> [What is needed] Among the lines below, copy each one in which "single" appears.

[Machine-readable electronics designs]
**********

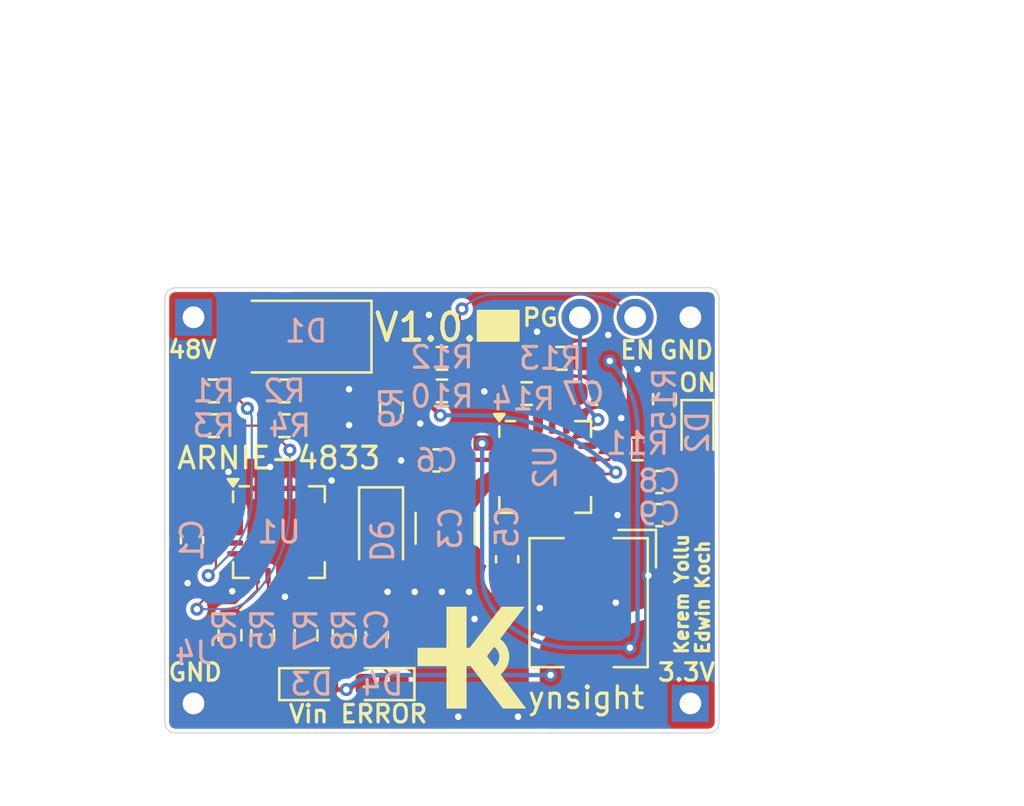
<source format=kicad_pcb>
(kicad_pcb
	(version 20240108)
	(generator "pcbnew")
	(generator_version "8.0")
	(general
		(thickness 1.6)
		(legacy_teardrops no)
	)
	(paper "A4")
	(layers
		(0 "F.Cu" signal)
		(31 "B.Cu" signal)
		(32 "B.Adhes" user "B.Adhesive")
		(33 "F.Adhes" user "F.Adhesive")
		(34 "B.Paste" user)
		(35 "F.Paste" user)
		(36 "B.SilkS" user "B.Silkscreen")
		(37 "F.SilkS" user "F.Silkscreen")
		(38 "B.Mask" user)
		(39 "F.Mask" user)
		(40 "Dwgs.User" user "User.Drawings")
		(41 "Cmts.User" user "User.Comments")
		(42 "Eco1.User" user "User.Eco1")
		(43 "Eco2.User" user "User.Eco2")
		(44 "Edge.Cuts" user)
		(45 "Margin" user)
		(46 "B.CrtYd" user "B.Courtyard")
		(47 "F.CrtYd" user "F.Courtyard")
		(48 "B.Fab" user)
		(49 "F.Fab" user)
		(50 "User.1" user)
		(51 "User.2" user)
		(52 "User.3" user)
		(53 "User.4" user)
		(54 "User.5" user)
		(55 "User.6" user)
		(56 "User.7" user)
		(57 "User.8" user)
		(58 "User.9" user)
	)
	(setup
		(stackup
			(layer "F.SilkS"
				(type "Top Silk Screen")
			)
			(layer "F.Paste"
				(type "Top Solder Paste")
			)
			(layer "F.Mask"
				(type "Top Solder Mask")
				(thickness 0.01)
			)
			(layer "F.Cu"
				(type "copper")
				(thickness 0.035)
			)
			(layer "dielectric 1"
				(type "core")
				(thickness 1.51)
				(material "FR4")
				(epsilon_r 4.5)
				(loss_tangent 0.02)
			)
			(layer "B.Cu"
				(type "copper")
				(thickness 0.035)
			)
			(layer "B.Mask"
				(type "Bottom Solder Mask")
				(thickness 0.01)
			)
			(layer "B.Paste"
				(type "Bottom Solder Paste")
			)
			(layer "B.SilkS"
				(type "Bottom Silk Screen")
			)
			(copper_finish "None")
			(dielectric_constraints no)
		)
		(pad_to_mask_clearance 0)
		(allow_soldermask_bridges_in_footprints no)
		(aux_axis_origin 74.75 125.25)
		(grid_origin 74.75 125.25)
		(pcbplotparams
			(layerselection 0x00010fc_ffffffff)
			(plot_on_all_layers_selection 0x0000000_00000000)
			(disableapertmacros no)
			(usegerberextensions yes)
			(usegerberattributes no)
			(usegerberadvancedattributes no)
			(creategerberjobfile no)
			(dashed_line_dash_ratio 12.000000)
			(dashed_line_gap_ratio 3.000000)
			(svgprecision 4)
			(plotframeref no)
			(viasonmask no)
			(mode 1)
			(useauxorigin no)
			(hpglpennumber 1)
			(hpglpenspeed 20)
			(hpglpendiameter 15.000000)
			(pdf_front_fp_property_popups yes)
			(pdf_back_fp_property_popups yes)
			(dxfpolygonmode yes)
			(dxfimperialunits yes)
			(dxfusepcbnewfont yes)
			(psnegative no)
			(psa4output no)
			(plotreference yes)
			(plotvalue no)
			(plotfptext yes)
			(plotinvisibletext no)
			(sketchpadsonfab no)
			(subtractmaskfromsilk yes)
			(outputformat 1)
			(mirror no)
			(drillshape 0)
			(scaleselection 1)
			(outputdirectory "../01_output/00_gerber/")
		)
	)
	(net 0 "")
	(net 1 "GND")
	(net 2 "Vin")
	(net 3 "/ID_TSTART")
	(net 4 "VIN")
	(net 5 "unconnected-(U2-SS{slash}TR-Pad14)")
	(net 6 "/DCDC_SW")
	(net 7 "/DCDC_BST")
	(net 8 "/DCDC_VCC")
	(net 9 "Vout")
	(net 10 "/DCDC_FB")
	(net 11 "/ID_UVLO")
	(net 12 "/ID_OVLO")
	(net 13 "/ID_SETI")
	(net 14 "/ID_CLMODE")
	(net 15 "/ID_UVOV")
	(net 16 "/~{ID_FLAG}")
	(net 17 "/DCDC_UVLO")
	(net 18 "/DCDC_FS")
	(net 19 "unconnected-(U1-EN-Pad9)")
	(net 20 "unconnected-(U2-MSYNC-Pad12)")
	(net 21 "Net-(D4-K)")
	(net 22 "/DCDC_PG")
	(net 23 "Net-(D3-K)")
	(net 24 "/DCDC_EN")
	(net 25 "Net-(D2-K)")
	(footprint "ked_symbols:kynsight_logo_5x5mm" (layer "F.Cu") (at 88.875 121.78))
	(footprint "Diode_SMD:D_PowerDI-123" (layer "F.Cu") (at 84.7 116.25 -90))
	(footprint "Capacitor_SMD:C_0603_1608Metric" (layer "F.Cu") (at 94.5 109.625 180))
	(footprint "Resistor_SMD:R_0603_1608Metric" (layer "F.Cu") (at 87.5 108))
	(footprint "LED_SMD:LED_0603_1608Metric" (layer "F.Cu") (at 84.75 123 180))
	(footprint "Resistor_SMD:R_0603_1608Metric" (layer "F.Cu") (at 96.5 112.169))
	(footprint "Capacitor_SMD:C_0603_1608Metric" (layer "F.Cu") (at 97.5 113.693 180))
	(footprint "Resistor_SMD:R_0603_1608Metric" (layer "F.Cu") (at 85.175 110.275 -90))
	(footprint "Package_DFN_QFN:TQFN-20-1EP_4x4mm_P0.5mm_EP2.9x2.9mm" (layer "F.Cu") (at 80 116))
	(footprint "Package_DFN_QFN:UQFN-16-1EP_4x4mm_P0.65mm_EP2.6x2.6mm" (layer "F.Cu") (at 92.25 113))
	(footprint "Resistor_SMD:R_0603_1608Metric" (layer "F.Cu") (at 91.4 109.625 180))
	(footprint "Inductor_SMD:L_Bourns_SRP5030T" (layer "F.Cu") (at 94.25 119.25 -90))
	(footprint "Resistor_SMD:R_0603_1608Metric" (layer "F.Cu") (at 83 120.75 90))
	(footprint "Resistor_SMD:R_0603_1608Metric" (layer "F.Cu") (at 93 108 180))
	(footprint "Resistor_SMD:R_0603_1608Metric" (layer "F.Cu") (at 77.75 120.75 -90))
	(footprint "Resistor_SMD:R_0603_1608Metric" (layer "F.Cu") (at 87.5 109.5))
	(footprint "Capacitor_SMD:C_0603_1608Metric" (layer "F.Cu") (at 87.25 112.7 180))
	(footprint "Capacitor_SMD:C_0603_1608Metric" (layer "F.Cu") (at 84.5 120.75 -90))
	(footprint "Resistor_SMD:R_0603_1608Metric" (layer "F.Cu") (at 77 109.5))
	(footprint "Resistor_SMD:R_0603_1608Metric" (layer "F.Cu") (at 77 111.1))
	(footprint "Resistor_SMD:R_0603_1608Metric" (layer "F.Cu") (at 81.25 120.75 90))
	(footprint "LED_SMD:LED_0603_1608Metric" (layer "F.Cu") (at 99.261 111.407 -90))
	(footprint "Resistor_SMD:R_0603_1608Metric" (layer "F.Cu") (at 80.25 109.5))
	(footprint "Diode_SMD:D_SMA" (layer "F.Cu") (at 80.75 107 180))
	(footprint "Resistor_SMD:R_0603_1608Metric" (layer "F.Cu") (at 79.25 120.75 -90))
	(footprint "Capacitor_SMD:C_0603_1608Metric" (layer "F.Cu") (at 97.5 115.217 180))
	(footprint "Capacitor_SMD:C_0603_1608Metric" (layer "F.Cu") (at 90.5 117.25 -90))
	(footprint "Resistor_SMD:R_0603_1608Metric" (layer "F.Cu") (at 80.25 111.1))
	(footprint "LED_SMD:LED_0603_1608Metric" (layer "F.Cu") (at 81.5 123))
	(footprint "Resistor_SMD:R_0603_1608Metric" (layer "F.Cu") (at 97.737 109.883 90))
	(footprint "Capacitor_SMD:C_1210_3225Metric" (layer "F.Cu") (at 87.65 115.825 -90))
	(footprint "Capacitor_SMD:C_0603_1608Metric" (layer "F.Cu") (at 76 116.375 -90))
	(footprint "Connector_PinHeader_2.54mm:PinHeader_1x03_P2.54mm_Vertical"
		(layer "B.Cu")
		(uuid "3513dc51-3e1f-40a7-bed0-d0aeba3dd3b2")
		(at 98.93 106.11 90)
		(descr "Through hole straight pin header, 1x03, 2.54mm pitch, single row")
		(tags "Through hole pin header THT 1x03 2.54mm single row")
		(property "Reference" "J3"
			(at 0 2.33 270)
			(layer "B.SilkS")
			(hide yes)
			(uuid "267419f7-6a32-4baf-a187-e947fce0f65b")
			(effects
				(font
					(size 1 1)
					(thickness 0.15)
				)
				(justify mirror)
			)
		)
		(property "Value" "Setting"
			(at 0 -7.41 -90)
			(layer "B.Fab")
			(uuid "33c42c25-0687-4c09-a1fd-fb027c8aed56")
			(effects
				(font
					(size 1 1)
					(thickness 0.15)
				)
				(justify mirror)
			)
		)
		(property "Footprint" "Connector_PinHeader_2.54mm:PinHeader_1x03_P2.54mm_Vertical"
			(at 0 0 -90)
			(unlocked yes)
			(layer "B.Fab")
			(hide yes)
			(uuid "f96d209b-3f7c-44bd-a1d3-febf4cac2750")
			(effects
				(font
					(size 1.27 1.27)
					(thickness 0.15)
				)
				(justify mirror)
			)
		)
		(property "Datasheet" ""
			(at 0 0 -90)
			(unlocked yes)
			(layer "B.Fab")
			(hide yes)
			(uuid "68111a64-3061-4b38-9ee6-22853ba839de")
			(effects
				(font
					(size 1.27 1.27)
					(thickness 0.15)
				)
				(justify mirror)
			)
		)
		(property "Description" "Generic connector, single row, 01x03, script generated (kicad-library-utils/schlib/autogen/connector/)"
			(at 0 0 -90)
			(unlocked yes)
			(layer "B.Fab")
			(hide yes)
			(uuid "bb21664c-93ae-410c-b7cf-5b6aadafd0b7")
			(effects
				(font
					(size 1.27 1.27)
					(thickness 0.15)
				)
				(justify mirror)
			)
		)
		(property ki_fp_filters "Connector*:*_1x??_*")
		(path "/4ed84246-8ef1-4fae-8c91-4a0d685ccdee")
		(sheetname "Root")
		(sheetfile "arnie48.kicad_sch")
		(attr through_hole)
		(fp_line
			(start 1.8 -6.85)
			(end -1.8 -6.85)
			(stroke
				(width 0.05)
				(type solid)
			)
			(layer "B.CrtYd")
			(uuid "da977f8e-fc63-4165-bc04-90e3513a9367")
		)
		(fp_line
			(start -1.8 -6.85)
			(end -1.8 1.8)
			(stroke
				(width 0.05)
				(type solid)
			)
			(layer "B.CrtYd")
			(uuid "685ca4aa-6c64-47a2-971f-368187e54754")
		)
		(fp_line
			(start 1.8 1.8)
			(end 1.8 -6.85)
			(stroke
				(width 0.05)
				(type solid)
			)
			(layer "B.CrtYd")
			(uuid "41e26a07-c8d3-48a7-a13c-f907e35494cc")
		)
		(fp_line
			(start -1.8 1.8)
			(end 1.8 1.8)
			(stroke
				(width 0.05)
				(type solid)
			)
			(layer "B.CrtYd")
			(uuid "85e218da-6dd9-4785-a8af-061aae452c69")
		)
		(fp_line
			(start 1.270001 -6.35)
			(end 1.27 1.27)
			(stroke
				(width 0.1)
				(type solid)
			)
			(layer "B.Fab")
			(uuid "4291c6a9-6f0c-4bea-b9a4-0726dac6a96c")
		)
		(fp_line
			(start -1.270001 -6.35)
			(end 1.270001 -6.35)
			(stroke
				(width 0.1)
				(type solid)
			)
			(layer "B.Fab")
			(uuid "265a32ad-f93d-4757-8e4e-de65f12b3857")
		)
		(fp_line
			(start -1.27 0.635)
			(end -1.270001 -6.35)
			(stroke
				(width 0.1)
				(type solid)
			)
			(layer "B.Fab")
			(uuid "3343ea61-dc6c-44e7-a1de-374b8eb84b43")
		)
		(fp_line
			(start 1.27 1.27)
			(end -0.635 1.27)
			(stroke
				(width 0.1)
				(type solid)
			)
			(layer "B.Fab")
			(uuid "c5118c5e-027b-4300-a16c-4ea99db0b70e")
		)
		(fp_line
			(start -0.635 1.27)
			(end -1.27 0.635)
			(stroke
				(width 0.1)
				(type solid)
			)
			(layer "B.Fab")
			(uuid "60ccb3b9-2b0e-48d6-9f52-ebffc66324d7")
		)
		(fp_text user "${REFERENCE}"
			(at 0 -2.54 0)
			(layer "B.Fab")
			(uuid "6c6a9535-30a9-4f11-85e3-00f5dd1bd74a")
			(effects
				(font
					(size 1 1)
					(thickness 0.15)
				)
				(justify mirror)
			)
		)
		(pad "1" thru_hole rect
			(at 0 0 90)
			(size 1.7 1.7)
			(drill 1)
			(layers "*.Cu" "*.Mask")
			(remove_unused_layers no)
			(net 1 "GND")
			(pinfunction "Pin_1")
			(pintype "passive")
			(zone_connect 2)
			(thermal_bridge_width 1)
			(thermal_gap 0.15)
			(uuid "4c77ec69-0fda-4b00-8b1e-ae13423c91a0")
		)
		(pad "2" thru_hole oval
			(at 0 -2.54 90)
			(size 1.7 1.7)
			(drill 1)
			(layers "*.Cu" "*.Mask")
			(remove_unused_layers no)
			(net 24 "/DCDC_EN")
			(pinfunction "Pin_2")
			(pintype "passive")
			(clearance 0.15)
			(uuid "1d8e1f12-ce24-4887-978b-61bfe626543b")
		)
		(pad "3" thru_hole oval
			(at 0 -5.079999 90)
			(size 1.7 1.7)
			(drill 1)
			(layers "*.Cu" "*.Mask")
			(remove_unused_layers no)
			(net 22 "/DC
... [172229 chars truncated]
</source>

**********

> [Expected answer]
		(descr "Through hole straight pin header, 1x03, 2.54mm pitch, single row")
		(tags "Through hole pin header THT 1x03 2.54mm single row")
		(property "Description" "Generic connector, single row, 01x03, script generated (kicad-library-utils/schlib/autogen/connector/)"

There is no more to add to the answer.